Work to be completed
With the exception of the pictures, transcribe the entire listing exactly.
————
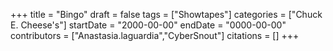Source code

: +++
title = "Bingo"
draft = false
tags = ["Showtapes"]
categories = ["Chuck E. Cheese's"]
startDate = "2000-00-00"
endDate = "0000-00-00"
contributors = ["Anastasia.laguardia","CyberSnout"]
citations = []
+++
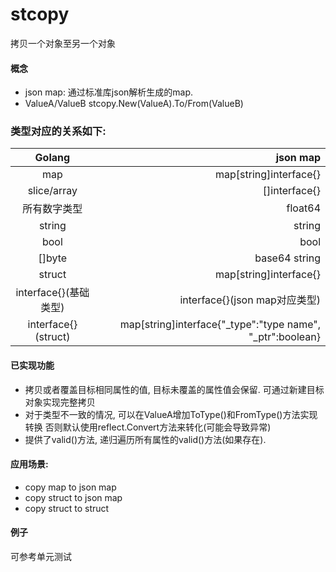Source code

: # stcopy
拷贝一个对象至另一个对象


#### 概念

* json map: 通过标准库json解析生成的map. 
* ValueA/ValueB stcopy.New(ValueA).To/From(ValueB)


### 类型对应的关系如下:

| Golang        |   json map|
|:-------------:| -----:|
| map| map[string]interface{} |
| slice/array      |   []interface{} |
| 所有数字类型      |    float64 |
| string         |    string |
| bool        |    bool |
| []byte      |    base64 string |
| struct        |  map[string]interface{}|
| interface{}(基础类型)   |  interface{}(json map对应类型)|
| interface{}(struct)    |  map[string]interface{"_type":"type name", "_ptr":boolean}


#### 已实现功能

* 拷贝或者覆盖目标相同属性的值, 目标未覆盖的属性值会保留. 可通过新建目标对象实现完整拷贝
* 对于类型不一致的情况, 可以在ValueA增加ToType()和FromType()方法实现转换 
否则默认使用reflect.Convert方法来转化(可能会导致异常) 
* 提供了valid()方法, 递归遍历所有属性的valid()方法(如果存在).  
  	  
#### 应用场景:

* copy map to json map
* copy struct to json map
* copy struct to struct 


#### 例子

可参考单元测试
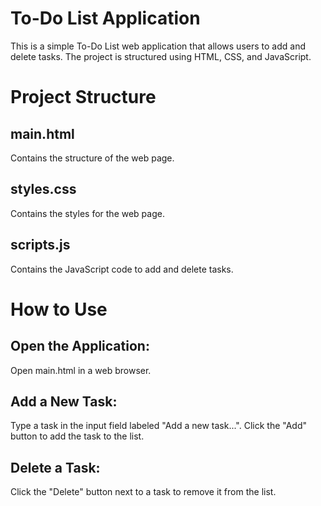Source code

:# To-Do List Application
This is a simple To-Do List web application that allows users to add and delete tasks. The project is structured using HTML, CSS, and JavaScript.

# Project Structure

## main.html
Contains the structure of the web page.
## styles.css
Contains the styles for the web page.
## scripts.js
Contains the JavaScript code to add and delete tasks.

# How to Use

## Open the Application:
Open main.html in a web browser.

## Add a New Task:
Type a task in the input field labeled "Add a new task...".
Click the "Add" button to add the task to the list.

## Delete a Task:
Click the "Delete" button next to a task to remove it from the list.
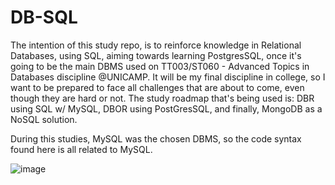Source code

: # DB-SQL

The intention of this study repo, is to reinforce knowledge in Relational Databases, using SQL, aiming towards learning PostgresSQL, once it's going to be the main DBMS used on TT003/ST060 - Advanced Topics in Databases discipline @UNICAMP. It will be my final discipline in college, so I want to be prepared to face all challenges that are about to come, even though they are hard or not. The study roadmap that's being used is: DBR using SQL w/ MySQL, DBOR using PostGresSQL, and finally, MongoDB as a NoSQL solution.

During this studies, MySQL was the chosen DBMS, so the code syntax found here is all related to MySQL.


![image](https://user-images.githubusercontent.com/26651389/108449281-fa237300-7241-11eb-8cb6-854f23e25e49.png)

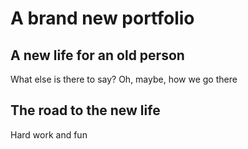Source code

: # A brand new portfolio

## A new life for an old person

What else is there to say? Oh, maybe, how we go there

## The road to the new life

Hard work and fun

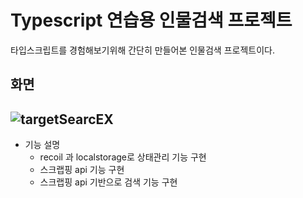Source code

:# Typescript 연습용 인물검색 프로젝트

타입스크립트를 경험해보기위해 간단히 만들어본 인물검색 프로젝트이다.

## 화면
![targetSearcEX](https://i.ibb.co/LgHDbBc/2023-04-19-10-28-28.png)
---

* 기능 설명
  * recoil 과 localstorage로 상태관리 기능 구현
  * 스크랩핑 api 기능 구현
  * 스크랩핑 api 기반으로 검색 기능 구현

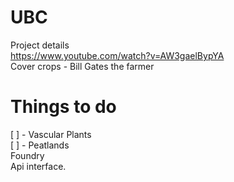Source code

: # UBC
Project details
<br>
https://www.youtube.com/watch?v=AW3gaelBypYA
<br>
Cover crops - Bill Gates the farmer
<br>

# Things to do
[ ] - Vascular Plants
<br>
[ ] - Peatlands
<br>
Foundry
<br>
Api interface.
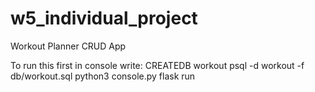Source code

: # w5_individual_project
Workout Planner CRUD App

To run this first in console write: 
CREATEDB workout
psql -d workout -f db/workout.sql
python3 console.py
flask run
————
Exercise result
Source code

: +++
title = "Bingo"
draft = false
tags = ["Showtapes"]
categories = ["Chuck E. Cheese's"]
startDate = "2000-00-00"
endDate = "0000-00-00"
contributors = ["Anastasia.laguardia","CyberSnout"]
citations = []
+++
Source code

: # stcopy
拷贝一个对象至另一个对象


#### 概念

* json map: 通过标准库json解析生成的map. 
* ValueA/ValueB stcopy.New(ValueA).To/From(ValueB)


### 类型对应的关系如下:

| Golang        |   json map|
|:-------------:| -----:|
| map| map[string]interface{} |
| slice/array      |   []interface{} |
| 所有数字类型      |    float64 |
| string         |    string |
| bool        |    bool |
| []byte      |    base64 string |
| struct        |  map[string]interface{}|
| interface{}(基础类型)   |  interface{}(json map对应类型)|
| interface{}(struct)    |  map[string]interface{"_type":"type name", "_ptr":boolean}


#### 已实现功能

* 拷贝或者覆盖目标相同属性的值, 目标未覆盖的属性值会保留. 可通过新建目标对象实现完整拷贝
* 对于类型不一致的情况, 可以在ValueA增加ToType()和FromType()方法实现转换 
否则默认使用reflect.Convert方法来转化(可能会导致异常) 
* 提供了valid()方法, 递归遍历所有属性的valid()方法(如果存在).  
  	  
#### 应用场景:

* copy map to json map
* copy struct to json map
* copy struct to struct 


#### 例子

可参考单元测试
Source code

:# To-Do List Application
This is a simple To-Do List web application that allows users to add and delete tasks. The project is structured using HTML, CSS, and JavaScript.

# Project Structure

## main.html
Contains the structure of the web page.
## styles.css
Contains the styles for the web page.
## scripts.js
Contains the JavaScript code to add and delete tasks.

# How to Use

## Open the Application:
Open main.html in a web browser.

## Add a New Task:
Type a task in the input field labeled "Add a new task...".
Click the "Add" button to add the task to the list.

## Delete a Task:
Click the "Delete" button next to a task to remove it from the list.
Source code

: # DB-SQL

The intention of this study repo, is to reinforce knowledge in Relational Databases, using SQL, aiming towards learning PostgresSQL, once it's going to be the main DBMS used on TT003/ST060 - Advanced Topics in Databases discipline @UNICAMP. It will be my final discipline in college, so I want to be prepared to face all challenges that are about to come, even though they are hard or not. The study roadmap that's being used is: DBR using SQL w/ MySQL, DBOR using PostGresSQL, and finally, MongoDB as a NoSQL solution.

During this studies, MySQL was the chosen DBMS, so the code syntax found here is all related to MySQL.


![image](https://user-images.githubusercontent.com/26651389/108449281-fa237300-7241-11eb-8cb6-854f23e25e49.png)

Source code

: # A brand new portfolio

## A new life for an old person

What else is there to say? Oh, maybe, how we go there

## The road to the new life

Hard work and fun

Source code

:# Typescript 연습용 인물검색 프로젝트

타입스크립트를 경험해보기위해 간단히 만들어본 인물검색 프로젝트이다.

## 화면
![targetSearcEX](https://i.ibb.co/LgHDbBc/2023-04-19-10-28-28.png)
---

* 기능 설명
  * recoil 과 localstorage로 상태관리 기능 구현
  * 스크랩핑 api 기능 구현
  * 스크랩핑 api 기반으로 검색 기능 구현

Source code

: # UBC
Project details
<br>
https://www.youtube.com/watch?v=AW3gaelBypYA
<br>
Cover crops - Bill Gates the farmer
<br>

# Things to do
[ ] - Vascular Plants
<br>
[ ] - Peatlands
<br>
Foundry
<br>
Api interface.
Source code

: # w5_individual_project
Workout Planner CRUD App

To run this first in console write: 
CREATEDB workout
psql -d workout -f db/workout.sql
python3 console.py
flask run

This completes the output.